In model \(m_{2}\), the agent receives rewards 3 upon reaching state \(4\) and receives rewards 2 upon reaching state \(2\). The agent takes action \(1\), which leads to a transition to state \(2\) with probability 1. The agent takes action \(2\), which leads to a transition to state \(4\) with probability 1. The agent takes action \(1\) or \(2\) in state \(2\), which leads to a transition to state \(1\) with probability 1. The agent takes action \(1\) or \(2\) in state \(4\), which leads to a transition to state \(1\) with probability 1. The agent takes action \(1\) or \(2\) in state \(3\), which leads to a transition to state \(3\) with probability 1.
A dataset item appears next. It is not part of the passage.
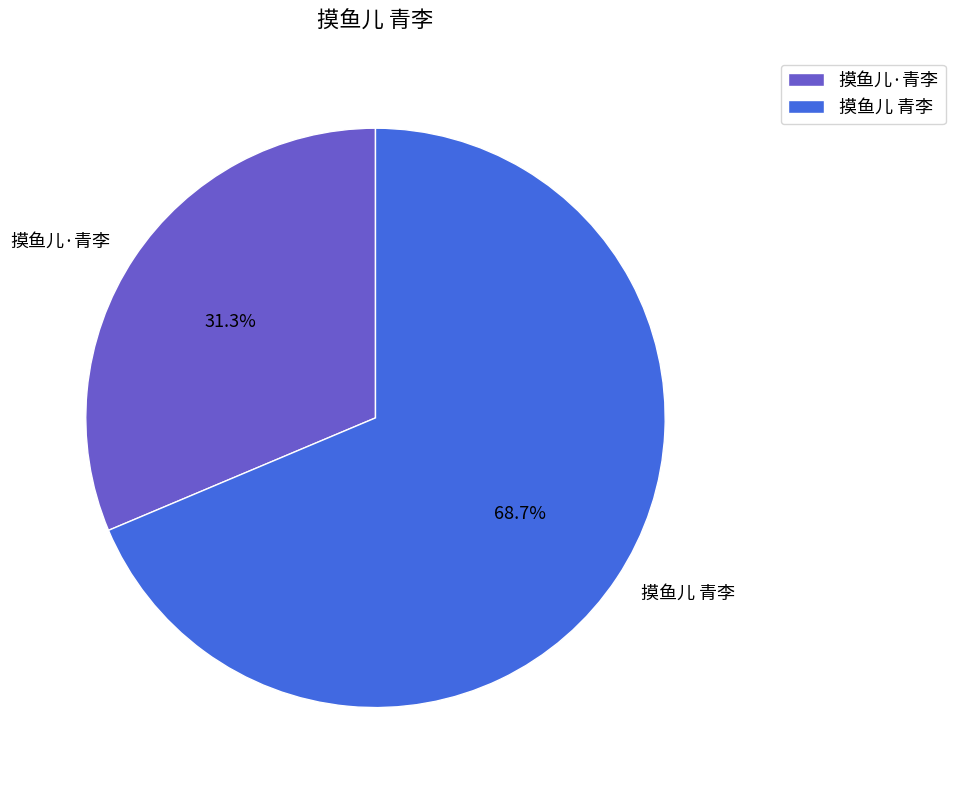

What is the majority slice?

摸鱼儿 青李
Now, let us analyze the regret of this MMDP. The optimal policy of the above example is a history-dependent policy. That is, to take action \(2\) at time step \(1\). At time step \(2\), the agent takes action \(1\) or \(2\), which leads to a transaction back to state \(1\). From time step \(3\), if the agent is in model \(m_{1}\), then take action \(1\); if the agent is in model \(m_{2}\), then take action \(2\).

Next, let us analyze the regret of a Markov policy for the MMDP. \(S_{t}\) represents a state at time step \(t\). State \(1\) has two options: select action \(1\) or select action \(2\). If action \(1\) is selected, this will give a regret value of 0 in model \(1\) and a regret value of \(1\) in model \(2\). If action \(2\) is selected, this will give a regret value of \(2\) in model \(1\) and a regret value of \(0\) in model \(2\). Therefore, at time step \(1\), the total regret is 2\(\lambda\) or 1\((1-\lambda\)). At time step \(2\), the agent takes action \(1\) or \(2\) in state \(S_{2}\)(1,3 or 4), which leads to a transition back to state \(1\), and gets zero rewards and zero regrets. Then repeat the procedure. At time step \(3\), the agent can take action \(1\) or action \(2\) in state \(1\) again. For \(T=3\), the trajectory of a Markov policy can be \((S_{1} =1, A_{1} = 1, S_{2},A_{2}, S_{3} =1,A_{3} =1)\), \((S_{1} =1, A_{1} = 1, S_{2},A_{2}, S_{3} =1,A_{3} =0)\), \((S_{1} =1, A_{1} = 0, S_{2},A_{2}, S_{3} =1,A_{3} =1)\), or \((S_{1} =1, A_{1} = 0, S_{2},A_{2}, S_{3} =1,A_{3} =0)\). The accumulated regret can be 2\(\lambda\) +1\((1-\lambda\)), 2\(\lambda\) + 2\(\lambda\), 1\((1-\lambda\)) + 1\((1-\lambda\)). That is, the regret is increased by 1\((1-\lambda\)) or 2\(\lambda\) for every two time steps. \[R_t(\pi) \geq \frac{\min \{2\lambda, 1-\lambda\}}{2} \cdot t\] Let \(c = \frac{\min \{2\lambda, 1-\lambda\}}{2}\), \(t' \geq 2\), then we always have \[R_t(\pi) \geq c \cdot t \quad \text{for all} \quad t \geq t'\;\]

No matter which Markovian policy the agent follows, the accumulated regret will be linear with respect to \(t\). Therefore, for this MMDP, there exists no Markovian policy that achieves sub-linear regret. ◻